# Directions
Repeat the lines below exactly as written, please, from the line with "Once you're logged" to the line with "1. First, follow", both lines included, and no others.

# Given information
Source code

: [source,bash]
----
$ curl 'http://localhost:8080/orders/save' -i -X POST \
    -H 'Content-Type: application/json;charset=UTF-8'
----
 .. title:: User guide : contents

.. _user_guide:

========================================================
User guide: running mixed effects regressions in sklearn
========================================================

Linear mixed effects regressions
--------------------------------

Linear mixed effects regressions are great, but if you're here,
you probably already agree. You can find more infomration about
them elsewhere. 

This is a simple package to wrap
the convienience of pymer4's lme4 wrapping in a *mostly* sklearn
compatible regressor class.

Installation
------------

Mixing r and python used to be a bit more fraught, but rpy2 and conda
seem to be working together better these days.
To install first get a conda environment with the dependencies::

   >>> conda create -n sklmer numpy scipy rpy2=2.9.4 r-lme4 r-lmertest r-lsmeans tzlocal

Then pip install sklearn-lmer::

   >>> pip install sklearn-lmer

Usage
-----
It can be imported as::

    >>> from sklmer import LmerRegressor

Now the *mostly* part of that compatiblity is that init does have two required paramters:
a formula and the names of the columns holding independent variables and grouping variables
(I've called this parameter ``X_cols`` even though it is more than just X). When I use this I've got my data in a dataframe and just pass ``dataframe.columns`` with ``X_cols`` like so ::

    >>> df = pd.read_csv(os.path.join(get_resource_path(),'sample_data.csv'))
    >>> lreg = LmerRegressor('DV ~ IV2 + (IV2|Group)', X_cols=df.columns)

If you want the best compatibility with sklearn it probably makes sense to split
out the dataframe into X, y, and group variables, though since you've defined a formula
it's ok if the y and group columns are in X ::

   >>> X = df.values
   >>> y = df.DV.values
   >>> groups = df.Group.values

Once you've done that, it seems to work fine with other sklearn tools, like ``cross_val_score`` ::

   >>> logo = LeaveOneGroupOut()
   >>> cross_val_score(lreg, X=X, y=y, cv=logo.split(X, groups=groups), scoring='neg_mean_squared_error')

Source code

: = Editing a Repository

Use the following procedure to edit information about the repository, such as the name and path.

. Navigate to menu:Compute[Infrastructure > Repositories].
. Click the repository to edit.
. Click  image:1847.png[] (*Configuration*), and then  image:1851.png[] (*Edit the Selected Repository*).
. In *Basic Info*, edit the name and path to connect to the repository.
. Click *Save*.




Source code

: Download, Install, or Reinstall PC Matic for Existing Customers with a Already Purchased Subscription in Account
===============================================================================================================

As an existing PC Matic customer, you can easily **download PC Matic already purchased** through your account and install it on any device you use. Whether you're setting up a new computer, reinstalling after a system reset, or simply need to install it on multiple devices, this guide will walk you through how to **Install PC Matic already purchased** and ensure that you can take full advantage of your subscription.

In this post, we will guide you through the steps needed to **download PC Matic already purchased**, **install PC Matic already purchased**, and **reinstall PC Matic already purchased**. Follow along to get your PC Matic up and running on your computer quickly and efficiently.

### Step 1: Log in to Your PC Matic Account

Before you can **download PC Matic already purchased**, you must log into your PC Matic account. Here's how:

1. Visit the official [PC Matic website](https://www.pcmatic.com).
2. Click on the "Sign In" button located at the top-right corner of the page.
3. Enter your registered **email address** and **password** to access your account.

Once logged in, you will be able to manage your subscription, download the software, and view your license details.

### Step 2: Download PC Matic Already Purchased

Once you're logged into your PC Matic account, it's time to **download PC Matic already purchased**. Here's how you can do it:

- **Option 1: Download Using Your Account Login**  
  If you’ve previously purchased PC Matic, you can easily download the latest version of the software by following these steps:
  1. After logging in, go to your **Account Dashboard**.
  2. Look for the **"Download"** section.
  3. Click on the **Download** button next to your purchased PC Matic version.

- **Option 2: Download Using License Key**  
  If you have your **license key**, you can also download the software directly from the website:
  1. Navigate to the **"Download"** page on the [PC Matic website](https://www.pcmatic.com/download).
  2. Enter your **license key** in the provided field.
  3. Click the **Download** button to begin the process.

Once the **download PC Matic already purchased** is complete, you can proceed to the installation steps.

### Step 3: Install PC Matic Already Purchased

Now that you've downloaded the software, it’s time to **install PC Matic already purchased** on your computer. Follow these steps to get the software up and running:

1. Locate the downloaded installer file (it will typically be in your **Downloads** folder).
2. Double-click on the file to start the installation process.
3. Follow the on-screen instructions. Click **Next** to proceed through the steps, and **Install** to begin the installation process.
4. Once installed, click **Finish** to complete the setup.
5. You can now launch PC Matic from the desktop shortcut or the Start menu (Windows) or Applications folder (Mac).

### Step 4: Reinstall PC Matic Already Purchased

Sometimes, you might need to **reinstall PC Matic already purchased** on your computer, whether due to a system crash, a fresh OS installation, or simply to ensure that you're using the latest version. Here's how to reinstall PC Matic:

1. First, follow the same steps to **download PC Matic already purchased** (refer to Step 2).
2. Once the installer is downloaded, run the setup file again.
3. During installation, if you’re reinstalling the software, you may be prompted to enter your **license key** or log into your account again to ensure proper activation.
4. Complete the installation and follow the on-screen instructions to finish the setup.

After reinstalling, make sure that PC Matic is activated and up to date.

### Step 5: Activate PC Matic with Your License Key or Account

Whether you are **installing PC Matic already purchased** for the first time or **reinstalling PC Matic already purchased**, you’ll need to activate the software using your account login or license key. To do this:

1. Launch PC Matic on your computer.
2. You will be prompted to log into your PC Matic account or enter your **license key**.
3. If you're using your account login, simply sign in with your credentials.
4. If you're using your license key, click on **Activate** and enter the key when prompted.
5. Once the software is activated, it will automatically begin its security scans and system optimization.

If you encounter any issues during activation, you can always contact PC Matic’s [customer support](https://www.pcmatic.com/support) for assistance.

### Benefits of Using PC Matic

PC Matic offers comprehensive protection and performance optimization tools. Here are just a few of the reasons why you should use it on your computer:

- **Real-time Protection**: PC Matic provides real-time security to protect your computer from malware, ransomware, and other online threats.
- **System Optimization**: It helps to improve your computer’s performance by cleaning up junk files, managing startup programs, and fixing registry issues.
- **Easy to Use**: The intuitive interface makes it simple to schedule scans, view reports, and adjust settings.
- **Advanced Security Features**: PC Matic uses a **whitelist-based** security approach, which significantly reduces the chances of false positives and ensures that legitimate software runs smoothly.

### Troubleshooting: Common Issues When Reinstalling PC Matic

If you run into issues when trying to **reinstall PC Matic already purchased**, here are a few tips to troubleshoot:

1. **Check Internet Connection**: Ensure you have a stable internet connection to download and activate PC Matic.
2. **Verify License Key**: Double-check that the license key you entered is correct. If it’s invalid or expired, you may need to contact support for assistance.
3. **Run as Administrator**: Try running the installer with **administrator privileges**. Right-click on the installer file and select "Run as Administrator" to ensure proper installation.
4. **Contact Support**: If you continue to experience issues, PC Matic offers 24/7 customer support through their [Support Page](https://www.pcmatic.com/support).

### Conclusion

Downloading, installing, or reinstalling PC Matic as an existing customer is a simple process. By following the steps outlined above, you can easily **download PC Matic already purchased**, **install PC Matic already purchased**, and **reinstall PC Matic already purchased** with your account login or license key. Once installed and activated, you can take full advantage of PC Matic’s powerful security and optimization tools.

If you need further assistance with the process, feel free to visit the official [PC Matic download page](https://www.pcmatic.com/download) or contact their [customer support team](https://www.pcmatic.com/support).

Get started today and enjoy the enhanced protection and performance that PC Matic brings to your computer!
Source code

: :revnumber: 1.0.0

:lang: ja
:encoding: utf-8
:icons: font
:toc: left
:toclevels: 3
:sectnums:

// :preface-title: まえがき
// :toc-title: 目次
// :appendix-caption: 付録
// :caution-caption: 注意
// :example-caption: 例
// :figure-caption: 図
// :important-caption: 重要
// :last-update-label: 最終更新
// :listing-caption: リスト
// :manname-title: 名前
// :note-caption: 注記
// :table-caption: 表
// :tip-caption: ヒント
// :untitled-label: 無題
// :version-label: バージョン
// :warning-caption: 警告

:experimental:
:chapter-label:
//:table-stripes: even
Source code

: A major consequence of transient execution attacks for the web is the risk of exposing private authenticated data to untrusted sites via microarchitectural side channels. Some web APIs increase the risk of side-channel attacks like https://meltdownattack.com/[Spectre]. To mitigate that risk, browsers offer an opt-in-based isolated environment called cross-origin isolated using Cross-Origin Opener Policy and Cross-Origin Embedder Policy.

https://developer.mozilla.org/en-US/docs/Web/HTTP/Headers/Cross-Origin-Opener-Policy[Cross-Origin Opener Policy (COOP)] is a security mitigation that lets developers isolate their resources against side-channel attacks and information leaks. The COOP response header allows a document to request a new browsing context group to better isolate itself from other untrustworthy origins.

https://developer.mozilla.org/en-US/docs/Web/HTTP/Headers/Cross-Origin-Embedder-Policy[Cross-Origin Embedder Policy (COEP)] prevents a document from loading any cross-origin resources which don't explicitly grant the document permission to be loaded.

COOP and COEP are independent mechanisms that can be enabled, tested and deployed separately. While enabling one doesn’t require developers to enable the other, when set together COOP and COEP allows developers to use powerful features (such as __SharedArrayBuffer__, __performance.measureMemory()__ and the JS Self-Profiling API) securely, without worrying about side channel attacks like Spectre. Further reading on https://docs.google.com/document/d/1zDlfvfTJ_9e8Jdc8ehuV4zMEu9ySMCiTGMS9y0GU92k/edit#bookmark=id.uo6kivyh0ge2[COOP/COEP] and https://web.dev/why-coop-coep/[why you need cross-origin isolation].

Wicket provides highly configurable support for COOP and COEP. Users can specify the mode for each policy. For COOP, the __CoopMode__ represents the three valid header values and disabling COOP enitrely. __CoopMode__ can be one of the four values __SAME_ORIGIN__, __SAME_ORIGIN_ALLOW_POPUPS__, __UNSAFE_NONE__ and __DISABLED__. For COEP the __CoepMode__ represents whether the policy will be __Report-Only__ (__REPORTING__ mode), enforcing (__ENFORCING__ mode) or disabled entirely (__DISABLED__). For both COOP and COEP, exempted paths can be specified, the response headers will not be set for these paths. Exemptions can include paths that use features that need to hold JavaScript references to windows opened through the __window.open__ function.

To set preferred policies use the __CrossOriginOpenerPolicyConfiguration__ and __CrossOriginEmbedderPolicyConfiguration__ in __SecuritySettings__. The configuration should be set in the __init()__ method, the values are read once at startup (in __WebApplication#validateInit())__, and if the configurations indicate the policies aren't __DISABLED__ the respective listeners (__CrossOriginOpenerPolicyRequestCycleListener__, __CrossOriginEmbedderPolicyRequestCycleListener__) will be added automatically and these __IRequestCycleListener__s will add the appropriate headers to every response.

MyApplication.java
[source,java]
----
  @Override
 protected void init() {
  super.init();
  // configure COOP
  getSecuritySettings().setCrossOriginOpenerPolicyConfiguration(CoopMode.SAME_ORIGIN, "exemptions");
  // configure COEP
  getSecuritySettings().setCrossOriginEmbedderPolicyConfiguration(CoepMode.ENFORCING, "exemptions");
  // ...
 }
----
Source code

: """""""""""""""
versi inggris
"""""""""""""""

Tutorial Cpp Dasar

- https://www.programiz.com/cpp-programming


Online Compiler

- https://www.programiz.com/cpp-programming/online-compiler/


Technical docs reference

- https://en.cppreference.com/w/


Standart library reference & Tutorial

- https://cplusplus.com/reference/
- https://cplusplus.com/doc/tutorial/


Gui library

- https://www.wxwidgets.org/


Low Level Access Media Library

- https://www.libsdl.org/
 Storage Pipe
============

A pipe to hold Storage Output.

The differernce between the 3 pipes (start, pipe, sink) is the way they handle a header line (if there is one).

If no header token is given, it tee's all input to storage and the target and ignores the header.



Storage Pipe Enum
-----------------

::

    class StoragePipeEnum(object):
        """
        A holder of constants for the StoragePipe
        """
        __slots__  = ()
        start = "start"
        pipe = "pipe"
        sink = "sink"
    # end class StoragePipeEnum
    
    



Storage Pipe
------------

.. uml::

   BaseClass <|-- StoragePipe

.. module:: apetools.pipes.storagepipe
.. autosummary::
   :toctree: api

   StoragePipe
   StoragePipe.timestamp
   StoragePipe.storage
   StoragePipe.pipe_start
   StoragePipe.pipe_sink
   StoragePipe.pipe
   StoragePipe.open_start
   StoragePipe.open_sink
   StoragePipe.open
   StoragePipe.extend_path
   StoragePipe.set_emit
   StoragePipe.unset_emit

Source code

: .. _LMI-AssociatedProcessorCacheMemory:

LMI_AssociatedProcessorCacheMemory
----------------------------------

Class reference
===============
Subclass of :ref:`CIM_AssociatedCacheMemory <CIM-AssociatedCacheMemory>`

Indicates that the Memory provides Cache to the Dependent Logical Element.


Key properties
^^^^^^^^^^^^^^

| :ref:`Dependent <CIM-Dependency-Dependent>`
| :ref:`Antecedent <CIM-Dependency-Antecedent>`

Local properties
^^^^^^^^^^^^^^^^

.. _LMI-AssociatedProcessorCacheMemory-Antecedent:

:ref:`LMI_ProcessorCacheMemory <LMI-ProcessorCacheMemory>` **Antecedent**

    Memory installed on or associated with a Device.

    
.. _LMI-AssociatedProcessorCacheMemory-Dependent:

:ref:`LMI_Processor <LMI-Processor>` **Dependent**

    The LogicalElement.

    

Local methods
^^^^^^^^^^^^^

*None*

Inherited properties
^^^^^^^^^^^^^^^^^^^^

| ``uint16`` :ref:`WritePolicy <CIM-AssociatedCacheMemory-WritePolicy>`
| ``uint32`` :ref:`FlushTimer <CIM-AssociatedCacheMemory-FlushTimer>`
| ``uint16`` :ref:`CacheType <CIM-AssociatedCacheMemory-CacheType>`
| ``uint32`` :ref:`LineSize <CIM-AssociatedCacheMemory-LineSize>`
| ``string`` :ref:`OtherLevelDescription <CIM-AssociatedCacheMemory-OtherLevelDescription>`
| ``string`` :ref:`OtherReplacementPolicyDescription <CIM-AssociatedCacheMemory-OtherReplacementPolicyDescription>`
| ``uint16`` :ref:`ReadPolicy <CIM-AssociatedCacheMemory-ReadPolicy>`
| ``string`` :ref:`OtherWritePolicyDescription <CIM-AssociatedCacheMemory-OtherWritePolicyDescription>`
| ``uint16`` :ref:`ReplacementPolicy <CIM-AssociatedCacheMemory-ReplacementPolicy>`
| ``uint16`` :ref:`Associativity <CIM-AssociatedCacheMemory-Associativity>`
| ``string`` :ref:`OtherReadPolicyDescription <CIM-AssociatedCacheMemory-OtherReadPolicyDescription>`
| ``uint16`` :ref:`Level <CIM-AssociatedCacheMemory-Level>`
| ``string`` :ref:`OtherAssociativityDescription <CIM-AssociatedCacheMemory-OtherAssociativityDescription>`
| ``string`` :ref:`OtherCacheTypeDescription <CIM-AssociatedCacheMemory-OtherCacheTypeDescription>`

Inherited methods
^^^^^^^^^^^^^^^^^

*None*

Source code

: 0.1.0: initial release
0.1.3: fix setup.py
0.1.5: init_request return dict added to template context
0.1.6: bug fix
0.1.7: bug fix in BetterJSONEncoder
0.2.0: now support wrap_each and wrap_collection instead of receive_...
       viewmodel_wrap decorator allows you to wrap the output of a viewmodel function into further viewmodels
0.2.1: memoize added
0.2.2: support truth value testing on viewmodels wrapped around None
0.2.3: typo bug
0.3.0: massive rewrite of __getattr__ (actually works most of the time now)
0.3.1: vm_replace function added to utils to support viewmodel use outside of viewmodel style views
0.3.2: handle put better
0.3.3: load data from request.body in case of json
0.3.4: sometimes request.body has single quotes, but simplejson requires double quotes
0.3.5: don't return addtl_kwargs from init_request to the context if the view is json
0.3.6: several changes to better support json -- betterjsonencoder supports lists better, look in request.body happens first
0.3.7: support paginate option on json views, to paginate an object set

# Exercise output
Once you're logged into your PC Matic account, it's time to **download PC Matic already purchased**. Here's how you can do it:

- **Option 1: Download Using Your Account Login**  
  If you’ve previously purchased PC Matic, you can easily download the latest version of the software by following these steps:
  1. After logging in, go to your **Account Dashboard**.
  2. Look for the **"Download"** section.
  3. Click on the **Download** button next to your purchased PC Matic version.

- **Option 2: Download Using License Key**  
  If you have your **license key**, you can also download the software directly from the website:
  1. Navigate to the **"Download"** page on the [PC Matic website](https://www.pcmatic.com/download).
  2. Enter your **license key** in the provided field.
  3. Click the **Download** button to begin the process.

Once the **download PC Matic already purchased** is complete, you can proceed to the installation steps.

### Step 3: Install PC Matic Already Purchased

Now that you've downloaded the software, it’s time to **install PC Matic already purchased** on your computer. Follow these steps to get the software up and running:

1. Locate the downloaded installer file (it will typically be in your **Downloads** folder).
2. Double-click on the file to start the installation process.
3. Follow the on-screen instructions. Click **Next** to proceed through the steps, and **Install** to begin the installation process.
4. Once installed, click **Finish** to complete the setup.
5. You can now launch PC Matic from the desktop shortcut or the Start menu (Windows) or Applications folder (Mac).

### Step 4: Reinstall PC Matic Already Purchased

Sometimes, you might need to **reinstall PC Matic already purchased** on your computer, whether due to a system crash, a fresh OS installation, or simply to ensure that you're using the latest version. Here's how to reinstall PC Matic:

1. First, follow the same steps to **download PC Matic already purchased** (refer to Step 2).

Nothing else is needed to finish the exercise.